Urban agriculture can bring clean food and good jobs to communities in need of both, says Will Allen.

Yesterday, the White House hosted its first South by South Lawn (SXSL), an abbreviated riff off of Austin’s popular annual music, film and interactive festival, South by Southwest (SXSW). Some raceAhead stalwarts were in attendance, including New York Times writer Jenna Wortham, who led a panel on how technology can solve real problems, and activist/technologist Anil Dash, who led a panel on how citizens can make change.

It’s all here.

I was particularly happy to see that one of my heroes, a man named Will Allen, was also there, on a panel called Feeding The Future. Allen is the founder of Growing Power, and one of the early champions of the urban farming movement, which he has long believed is a way to transform not only the way we eat but the way society functions. “We cannot end poverty by shipping food,” he told the crowd, talking about factory farming. Large scale, monoculture farming has depleted the soil and feeds into a distribution system that bypasses low-income neighborhoods. “Local food systems have to be developed,” he says, bringing jobs, fresh food, and a cleaner environment to vulnerable neighborhoods, mostly of color.

I first met Allen in February 2002. I was in the middle a self-created, extended post-9/11 writer’s project looking for social innovators. In exchange for an interview, he made me spend a day working on his Milwaukee farm, where in between chasing after goats and turning worm castings, I met dozens of young, black teens who were being trained in modern agriculture techniques, or learning to make and bottle salad dressing in his food grade kitchen.
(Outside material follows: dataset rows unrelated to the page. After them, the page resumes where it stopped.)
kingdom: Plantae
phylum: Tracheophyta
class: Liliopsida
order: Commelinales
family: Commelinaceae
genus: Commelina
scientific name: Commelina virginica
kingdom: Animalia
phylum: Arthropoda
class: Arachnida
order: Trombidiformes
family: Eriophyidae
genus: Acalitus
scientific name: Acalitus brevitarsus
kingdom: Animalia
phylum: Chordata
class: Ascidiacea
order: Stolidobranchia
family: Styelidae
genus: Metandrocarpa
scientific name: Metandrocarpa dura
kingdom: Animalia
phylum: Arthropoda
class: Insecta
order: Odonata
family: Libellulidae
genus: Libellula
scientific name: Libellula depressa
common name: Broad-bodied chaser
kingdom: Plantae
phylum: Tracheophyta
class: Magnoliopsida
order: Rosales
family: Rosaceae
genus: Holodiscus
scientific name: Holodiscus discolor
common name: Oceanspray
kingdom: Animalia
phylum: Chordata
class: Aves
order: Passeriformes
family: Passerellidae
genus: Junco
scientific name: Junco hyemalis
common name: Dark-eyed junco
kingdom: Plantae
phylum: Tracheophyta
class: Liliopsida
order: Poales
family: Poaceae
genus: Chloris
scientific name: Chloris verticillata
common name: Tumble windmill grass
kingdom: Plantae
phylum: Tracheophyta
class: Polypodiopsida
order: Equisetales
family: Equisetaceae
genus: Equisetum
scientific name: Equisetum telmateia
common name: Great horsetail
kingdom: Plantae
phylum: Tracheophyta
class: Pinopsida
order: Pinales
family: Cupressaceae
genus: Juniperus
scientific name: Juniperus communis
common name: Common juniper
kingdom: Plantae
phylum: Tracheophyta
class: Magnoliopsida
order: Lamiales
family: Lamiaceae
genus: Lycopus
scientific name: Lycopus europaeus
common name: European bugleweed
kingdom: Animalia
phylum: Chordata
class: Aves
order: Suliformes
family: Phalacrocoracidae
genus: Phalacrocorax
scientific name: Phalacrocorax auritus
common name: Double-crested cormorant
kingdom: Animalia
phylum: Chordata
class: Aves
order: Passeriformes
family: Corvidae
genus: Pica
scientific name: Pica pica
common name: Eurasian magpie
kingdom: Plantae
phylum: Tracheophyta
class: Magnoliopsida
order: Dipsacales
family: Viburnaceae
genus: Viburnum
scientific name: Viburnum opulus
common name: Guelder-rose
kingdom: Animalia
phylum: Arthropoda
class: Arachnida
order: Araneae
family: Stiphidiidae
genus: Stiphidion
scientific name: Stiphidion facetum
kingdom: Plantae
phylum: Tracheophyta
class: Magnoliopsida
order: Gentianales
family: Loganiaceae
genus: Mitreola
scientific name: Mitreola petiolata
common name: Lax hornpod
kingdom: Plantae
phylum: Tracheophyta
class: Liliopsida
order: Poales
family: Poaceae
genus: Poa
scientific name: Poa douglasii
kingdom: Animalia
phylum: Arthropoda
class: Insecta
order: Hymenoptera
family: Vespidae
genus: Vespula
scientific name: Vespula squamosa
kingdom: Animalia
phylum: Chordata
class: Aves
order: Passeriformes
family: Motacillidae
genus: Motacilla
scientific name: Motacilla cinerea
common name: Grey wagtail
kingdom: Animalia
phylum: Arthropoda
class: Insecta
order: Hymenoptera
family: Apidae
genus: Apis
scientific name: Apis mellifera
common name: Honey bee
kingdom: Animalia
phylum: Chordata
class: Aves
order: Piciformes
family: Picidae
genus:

They also shared stories of being targeted by the police in their deeply segregated city. “I come here and I’m important,” one teen told me.

I went on to profile Allen three more times. Since then, he’s become a MacArthur Fellow, and one of Time’s most influential people.

Today, that farm is also an information hub for a movement that trains thousands of people from around the world each year on urban agriculture and community development. His work – which now champions hydroponics, sensors, and vertical farming structures – has become increasingly high tech.

But his message remains the same. Communities with few jobs tend to have worse food and that’s an opportunity disguised as a problem. People with felony convictions who can’t get jobs should be embraced and re-trained. “The next farm bill must be done right,” he told the crowd. “We need money for farmer development and infrastructure, greenhouses and hoop houses.” Urban agriculture – correctly scaled – is the only way we’ll feed everyone, he believes, but it’s also a system that will heal our communities. “We’re all responsible for our food and our fellow man.”